I listened to a podcast today about the physics of throwing a football. Considering I’ve never watched a whole game on TV and only attended a live game once, this is weird. However, I was spellbound. I learned that a perfectly thrown football has a tight spiral which forces it through the air faster. Eventually, it slows down and drops, like all of us, someday. But while it is up there? It is a thing of beauty.
Professionals have long wondered what causes a football to nose downwards as it reaches the end of its trajectory. It turns out it’s neither gravity nor air resistance but rather its ‘gyroscopic motion.’ That is the tendency of a rotating body to maintain a steady direction of its axis of rotation. So, like us, a football is affected by gravity, resistance, and gyroscopic motion. And, like the quarterback, we need to find a balance between our spiral and our forward motion; too much or too little of either one and we land in the mud.

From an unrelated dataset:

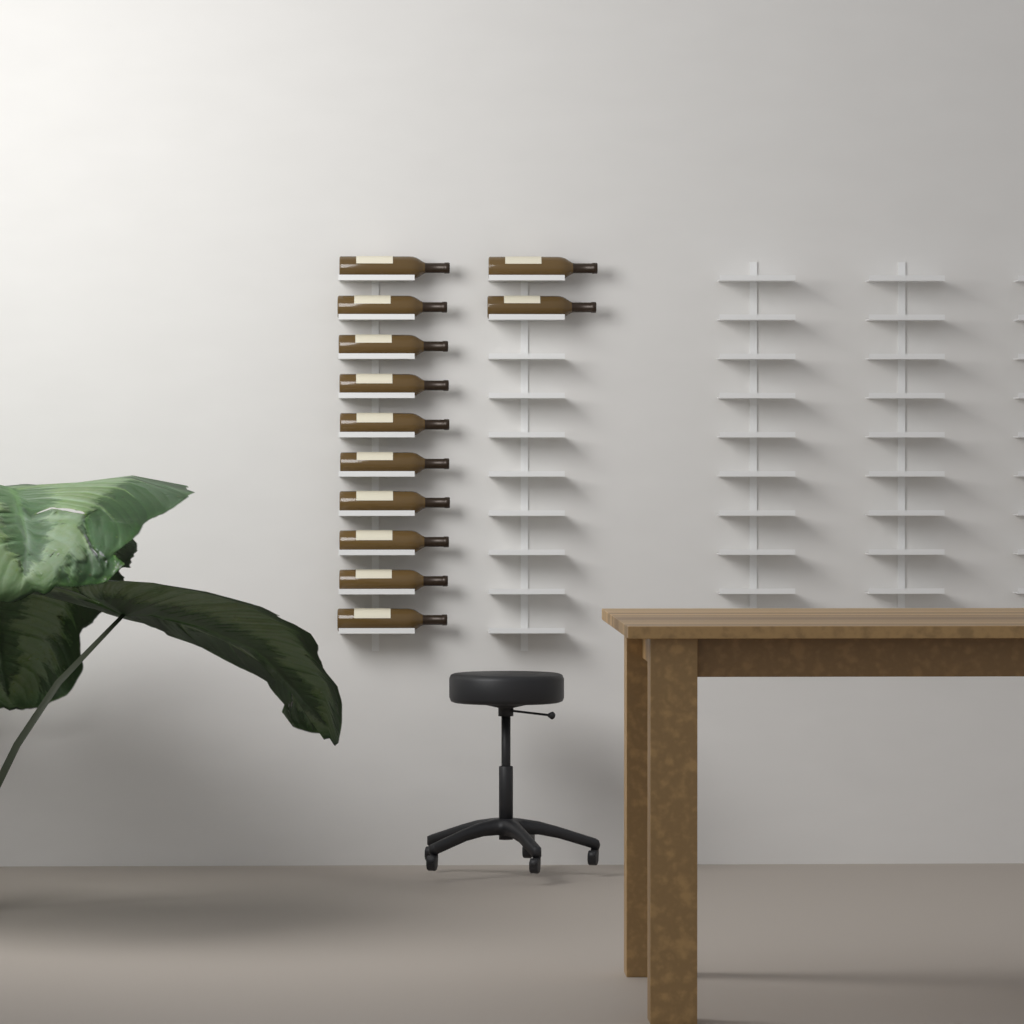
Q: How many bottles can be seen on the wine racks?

These same physical forces are at play in our thinking. ‘Gravity,’ grounds us. It is our roots and the family and community we came from, that gives us the sense of who we are. ‘Resistance’ is the trials we’ve gone through and continue to navigate. When it is too much for us, we stall or sink. Sometimes, that resistance gives us something to push against which helps us climb even higher. That ‘gyroscopic motion,’ or repetitive looping mirrors our repetitive thoughts; the ones that act like vinyl records with a scratch at 2 AM and keep us wide awake.

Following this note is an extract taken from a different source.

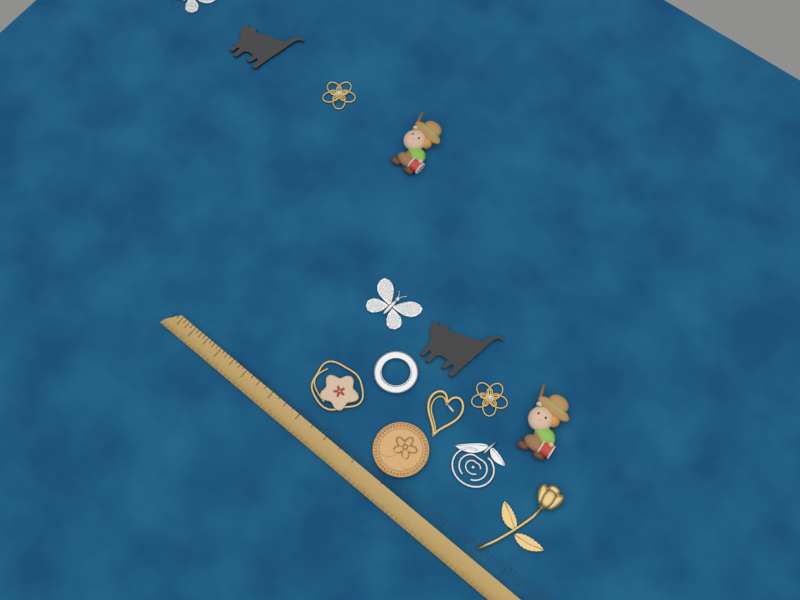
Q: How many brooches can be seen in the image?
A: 14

I wasn’t one of the 115 million people watching the Super Bowl yesterday. The sheer roughness of the game makes me wince. I resonate with Andy Griffith’s innocent description of football back in 1953. “I think the idea is for one group of guys to get all the way down that cow pasture without getting jumped on or stepping in something.” Truth is we’re all quarterbacks. We all have to make split-second decisions and read the defense right. We just need enough energy and enough spin to launch ourselves upwards and into the end zone. If we’re lucky, we’ll do it commercial-free and without being tackled. If we’re not, well, we tried.